If nobody on the team understands a command, the answer is not to ask the same model whether its own code is safe. Check the vendor documentation, test the command on an expendable device, or replace it with something the team can support.

Signing proves origin, not correctness

Microsoft's PowerShell signing documentation puts the risk plainly: scripts have the same effect as executable programs. Microsoft recommends reviewing the commands before trusting or signing a script.

Code signing is worth using when your Windows environment can support it. It gives you integrity and publisher information, and an AllSigned policy can prevent unsigned scripts from running. A valid signature does not prove that the logic is correct, the scope is appropriate, or the rollback works. It proves that the signed content has not changed and identifies the signer trusted by the device.

The useful sequence is review, test, approve, sign, and deploy. Signing a script straight out of a chat window only gives a bad change a trusted publisher.

NIST's Secure Software Development Framework is written for software producers, but the relevant practices transfer cleanly to internal endpoint automation: review and test code, protect its integrity, preserve the artifacts, and respond when a released change causes a problem. CISA's Software Acquisition Guide is a questionnaire for government buyers evaluating suppliers, not an internal IT standard. It now asks whether suppliers control AI-generated code and AI-powered toolchains. That is also a reasonable question to ask about scripts your own team deploys.

A small FileWave pattern

In FileWave, the privilege context is explicit. Its Custom Fields documentation says client scripts run as root on macOS and SYSTEM on Windows. That is useful for collecting state and repairing devices. It is also why a pasted script deserves a real review.

I would separate detection from remediation:

  1. Create a detection-only Custom Field that returns a short state such as healthy, needs-remediation, or unknown. It should not change the device.
  2. Build a Smart Group for needs-remediation and preview the actual members before associating any corrective Fileset.
  3. Start with a small group of representative devices. Include at least one normal device, one older supported device, and one device where the precondition is false.
  4. Let the remediation Fileset change only the documented state. Give the script a version number and record it in the Fileset name or a dedicated Custom Field.
  5. Use a separate postcondition check to confirm the desired state. FileWave's Smart Group documentation describes the useful behavior here: when inventory reports that a device no longer meets the criteria, it drops out of the dynamic group.
  6. Stop broad deployment if the test group returns unknown, produces unexpected membership, or cannot restore the prior state.

Script-based Custom Fields and this Fileset pattern apply to managed macOS and Windows devices. iOS, iPadOS, and ChromeOS need platform-appropriate status and remediation methods rather than local root or SYSTEM scripts.

The broader pattern is not unique to FileWave.

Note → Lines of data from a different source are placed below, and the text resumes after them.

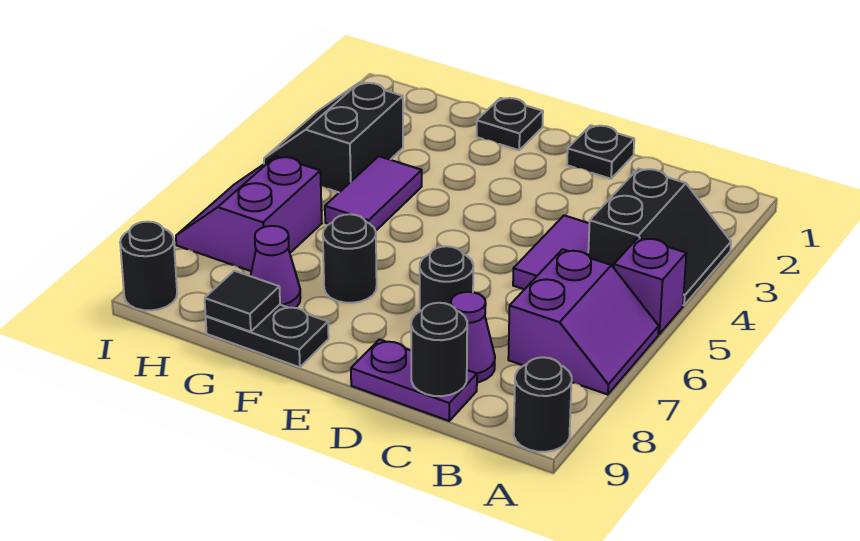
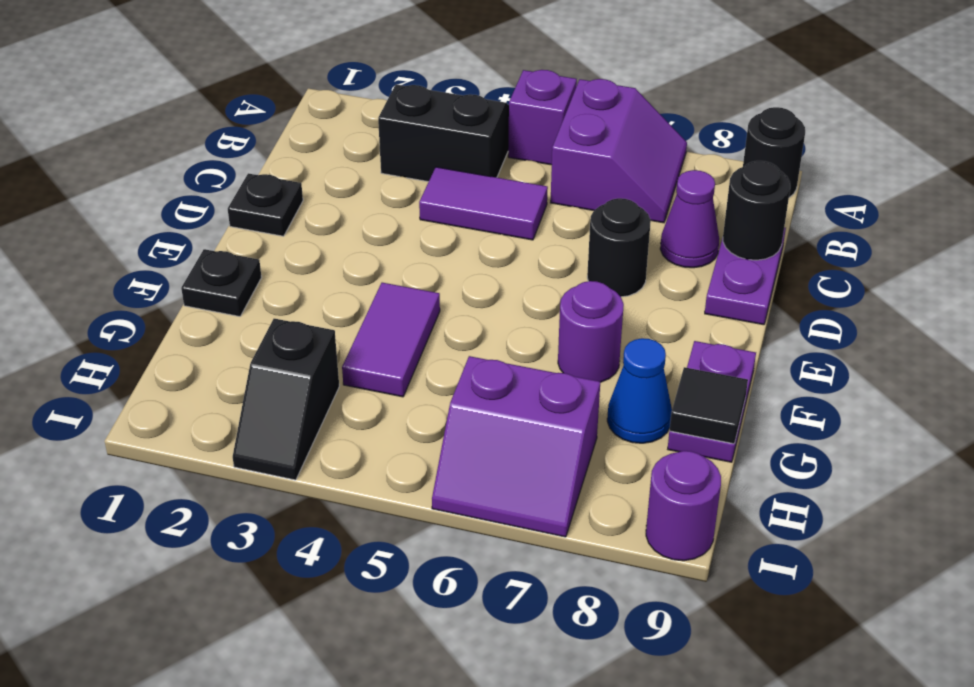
purple slope A6:B7 level 1 top B -> purple slope A6:B7 level 1 top 6
black round brick F7 level 1 -> purple round brick F7 level 1
black plate F9:G9 level 1 -> purple plate F9:G9 level 1
purple tile G4:G5 level 1 -> purple tile F4:G4 level 1
purple cone G8 level 1 -> blue cone G8 level 1
black slope H3:I4 level 1 top H -> black slope H3:I3 level 1 top H
black round brick I9 level 1 -> purple round brick I9 level 1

Any endpoint-management system should let you separate detection, targeting, execution, and evidence. The management console saying a script ran is only one piece of that evidence.

Keep the artifact after the chat is gone

Save the final script in source control or another system that preserves versions and review history. Keep the review card with it. Record the AI tool only as provenance, not as the owner.

For each deployed version, I would preserve:

  • the exact script or artifact hash;
  • the reviewer and approval date;
  • the test devices and results;
  • the management-system assignment or target group;
  • the expected log path and postcondition value;
  • the rollback instructions;
  • the date the script should be removed or reviewed again.

That record helps when the original admin is out, the prompt is gone, the device checks in three weeks late, or a later OS update changes the command's behavior.

AI can get an admin to a useful first draft quickly. It can also produce code that fails in ways a quick scan will not catch.

If the script's scope, evidence, and recovery path are missing, the script is still a draft.